Agnieszka Skalniak chciała rozpocząć nowy sezon od mocnego uderzenia. Jeszcze w czwartek podczas otwierania nowej siedziby klubu na Motoarenie mówiła nam: - Właśnie wróciłam do Polski ze zgrupowań w Hiszpanii i Włoszech. Trzy miesiące poza krajem szykowałam się do sezonu. To był pracowity czas. Plan wykonaliśmy w 90 procentach, bo pojawiło się trochę problemów zdrowotnych.
Pierwszystart zakończył się jednak fatalnie. W sobotę w Dzierżonowie rozgrywano 1. rundę mistrzostw polski w kryterium ulicznym.
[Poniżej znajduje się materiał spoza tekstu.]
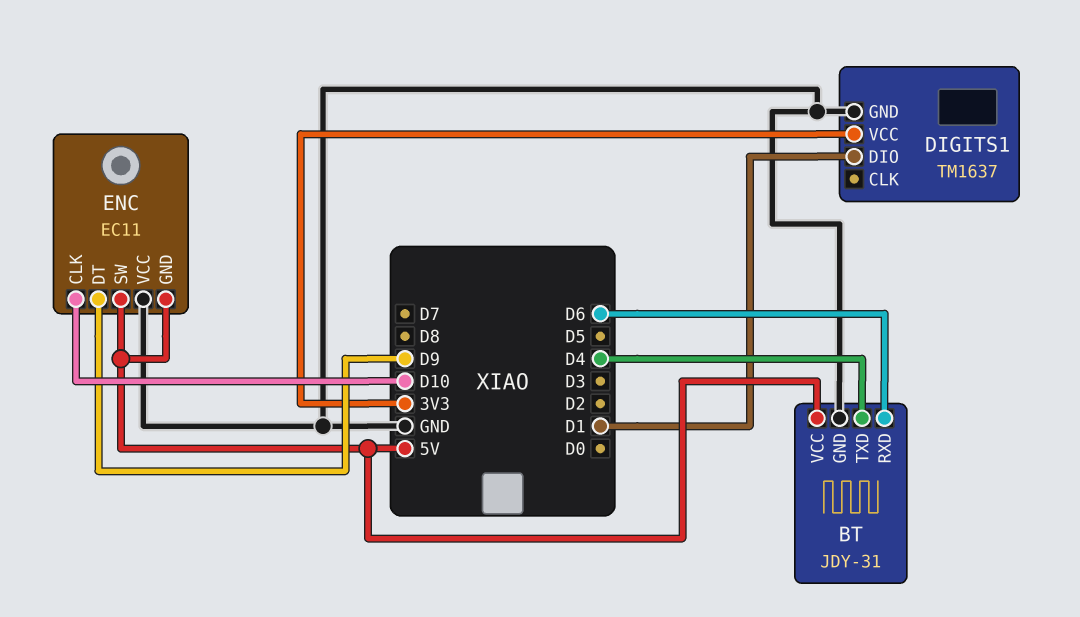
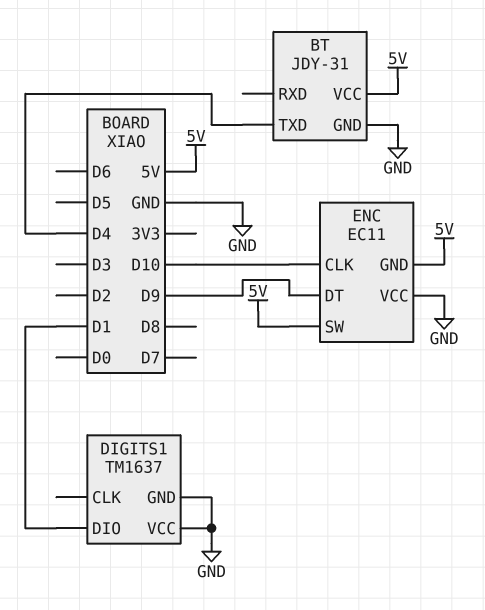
BT pin RXD: D6 -> none
DIGITS1 pin VCC: 3V3 -> GND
Tuż przed metą doszło do kraksy, gdy starły się ze sobą ekipy z Sobótki i Torunia (w tej pierwszej startują głównie kolarki Pacificu z poprzedniego sezonu z Pauliną-Brzeźną na czele).
- Agnieszka na finiszu fajnie walczyła - opowiada trener Leszek Szyszkowski. - Zawodniczki z Sobótki rozprowadzały się, jedna odbiła w bok. Zrobiła się ciasno, bo nasze dziewczyny także się pchały. Jak to powiedział potem nasz mechanik, białe „fitneski” fruwały w powietrzu.
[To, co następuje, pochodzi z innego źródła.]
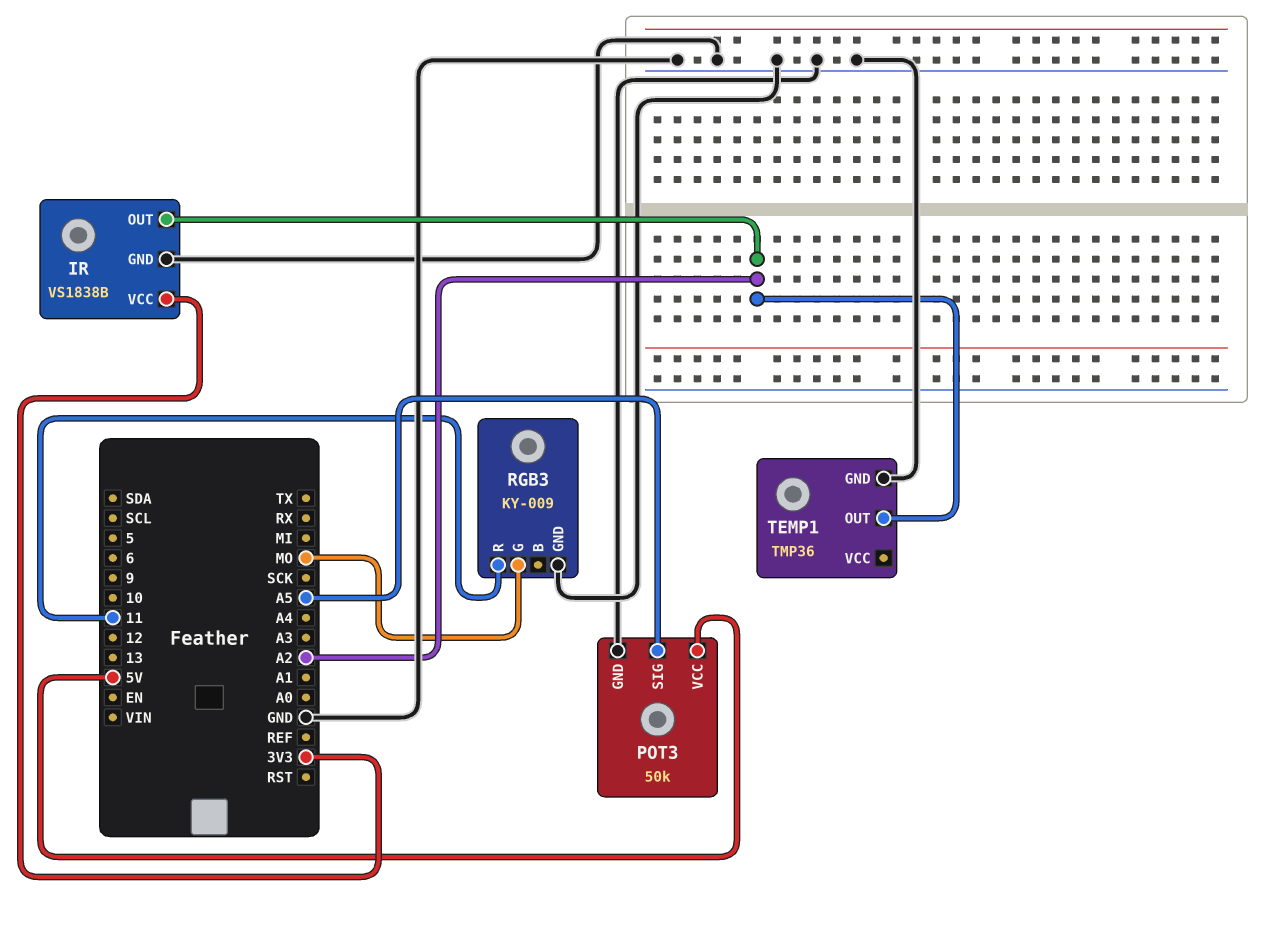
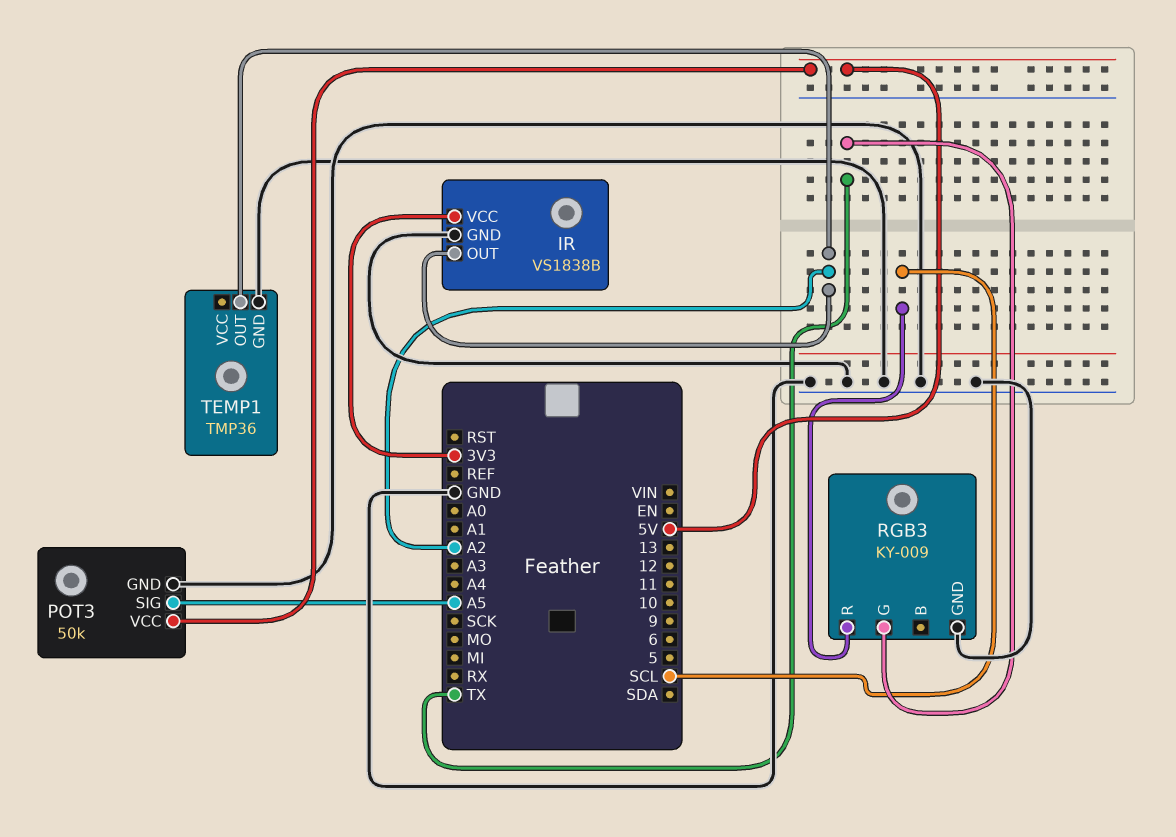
RGB3 pin G: MO -> TX
RGB3 pin R: 11 -> SCL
Wicemistrzyni świata juniorek straciła na chwilę przytomność, nie mogła się ruszyć, było nawet podejrzenie urazu kręgosłupa. Trafiła do szpitala na dokładne badania, które na szczęście wykluczyły poważniejsze obrażenia. - Ma ogólne potłuczenia i nawet rwała się do startu w niedzielę. Jakiś czas musi odpocząć - mówi Szyszkowski.
To dla Skalniak ważny sezon, ale te kluczowe starty dopiero za kilkanaście tygodni. Najważniejsze cele to mistrzostwa Polski, potem Tour de Pologne dla kobiet. W ubiegłym roku 9-latka była nieco w cieniu starszych koleżanek, teraz ma być liderką Pacificu. To duża odpowiedzialność dla zawodniczki, która debiutuje w kategorii orliczek.
- To duże zobowiązanie wobec klubu i pozostałych dziewczyn. Postaram się wywiązać z tego zadania, ale liczę, że wszystkie będziemy pokazywać się wysoko na wyścigach. Presji większej nie czuję. Już w ubiegłym roku startowałam w gronie Elity, także z rywalkami zagranicznymi i dawałam sobie radę. Nie obawiam się - mówi Skalniak.
Marzeniem młodej kolarki jest wyjazd na Igrzyska Olimpijskie do Rio, ale musi pokazać, że jest lepsza od starszych konkurentek. - Czeka mnie ciężka praca, ale zrobię wszystko, żeby tam pojechać. Najważniejsze będą mistrzostwa Polski. Jak zdobędę medal, o droga do olimpijskiej kadry będzie otwarta - mówi Skalniak.
Torunianka w Dzierżoniowie ostatecznie została sklasyfikowana na 5. miejscu (kraksa wydarzyła się w strefie ochronnej). Bez swojej liderki Pacific jechał już bardzo ostrożnie dzień później w Ślężańskim Mnichu (17. miejsce Patrycji Dąbrowskiej). W Sobótce najlepszy wynik dla Torunia przywiózł Patryk Złotowicz, trzeci w kategorii orlików.